• **Task details**:
Beginning with the line that contains "9: (157, 74)" in the material below, print each line exactly until the line that contains "26: (27, 286)" has been printed, then stop.
========================
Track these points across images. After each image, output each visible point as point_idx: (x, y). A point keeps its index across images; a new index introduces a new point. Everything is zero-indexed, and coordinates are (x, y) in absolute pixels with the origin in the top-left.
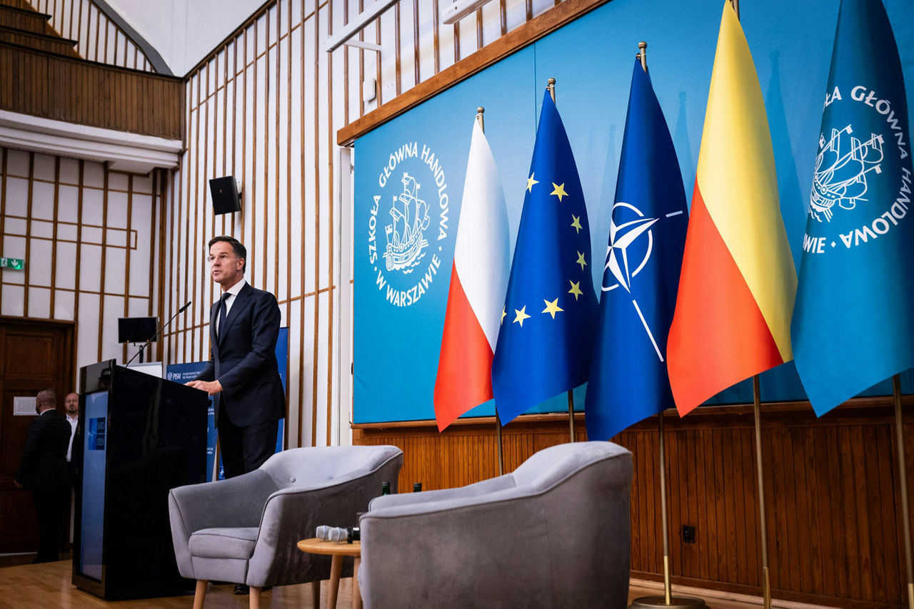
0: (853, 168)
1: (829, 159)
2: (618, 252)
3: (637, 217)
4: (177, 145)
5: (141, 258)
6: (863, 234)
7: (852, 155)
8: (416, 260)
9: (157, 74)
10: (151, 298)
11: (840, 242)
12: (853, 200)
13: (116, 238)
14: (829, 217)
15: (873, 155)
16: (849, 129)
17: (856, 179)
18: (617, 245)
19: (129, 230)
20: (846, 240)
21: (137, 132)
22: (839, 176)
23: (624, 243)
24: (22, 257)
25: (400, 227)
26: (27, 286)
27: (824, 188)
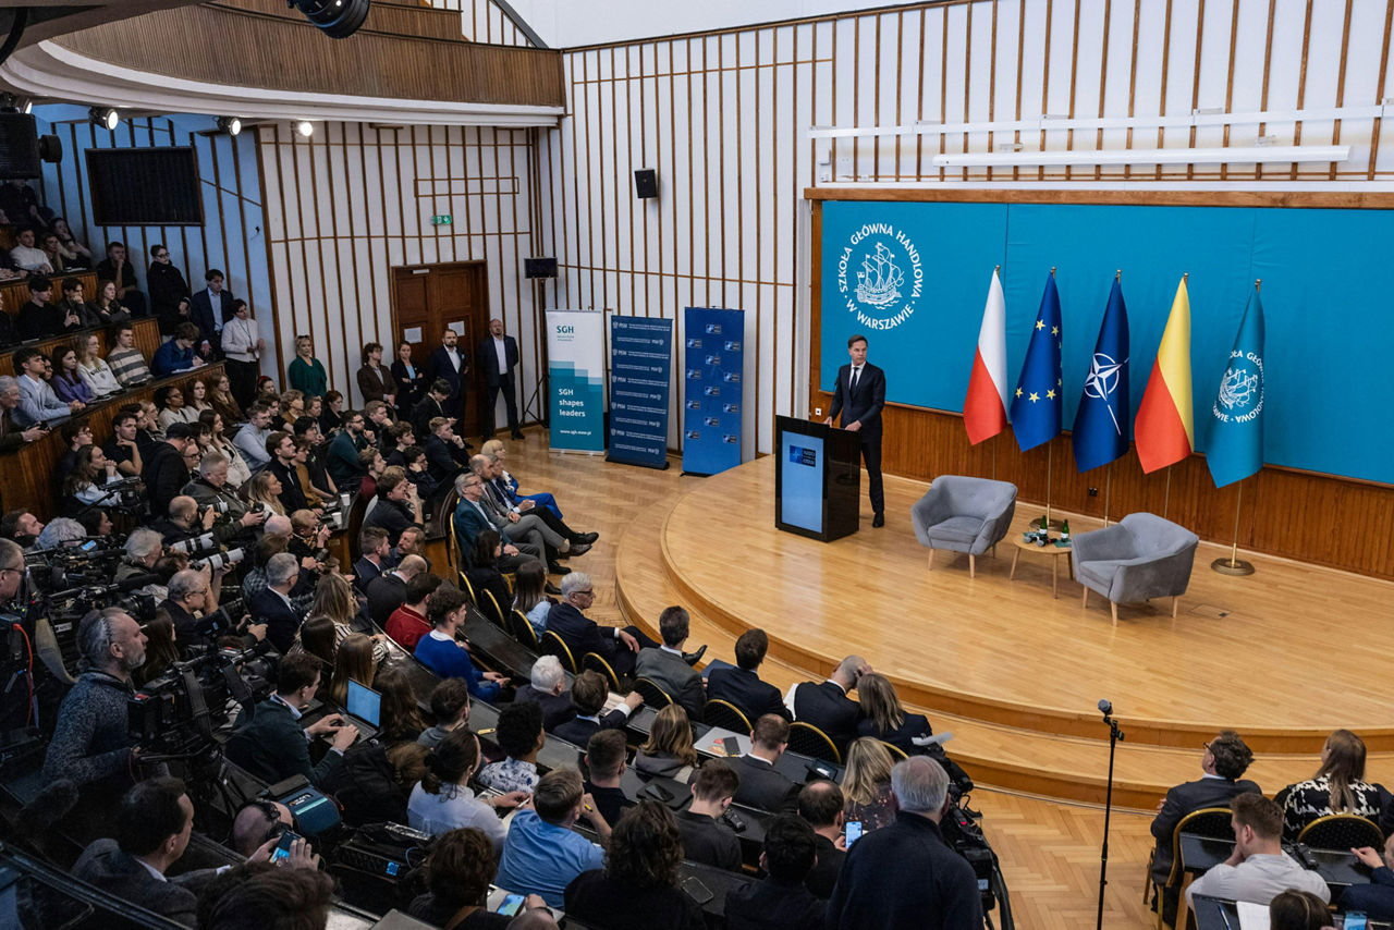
0: (1244, 389)
1: (1233, 382)
2: (1100, 380)
3: (1111, 363)
4: (559, 110)
5: (522, 199)
6: (1245, 418)
7: (1244, 383)
8: (889, 303)
9: (536, 48)
10: (531, 233)
11: (1235, 420)
12: (1242, 403)
13: (506, 186)
14: (1231, 407)
15: (1253, 384)
16: (1244, 371)
17: (1245, 394)
18: (1100, 375)
19: (513, 178)
20: (1238, 419)
21: (533, 104)
22: (1237, 391)
23: (1104, 376)
24: (448, 213)
25: (873, 276)
26: (453, 236)
27: (1230, 394)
========================
• **Answer to this task**:
9: (157, 74)
10: (151, 298)
11: (840, 242)
12: (853, 200)
13: (116, 238)
14: (829, 217)
15: (873, 155)
16: (849, 129)
17: (856, 179)
18: (617, 245)
19: (129, 230)
20: (846, 240)
21: (137, 132)
22: (839, 176)
23: (624, 243)
24: (22, 257)
25: (400, 227)
26: (27, 286)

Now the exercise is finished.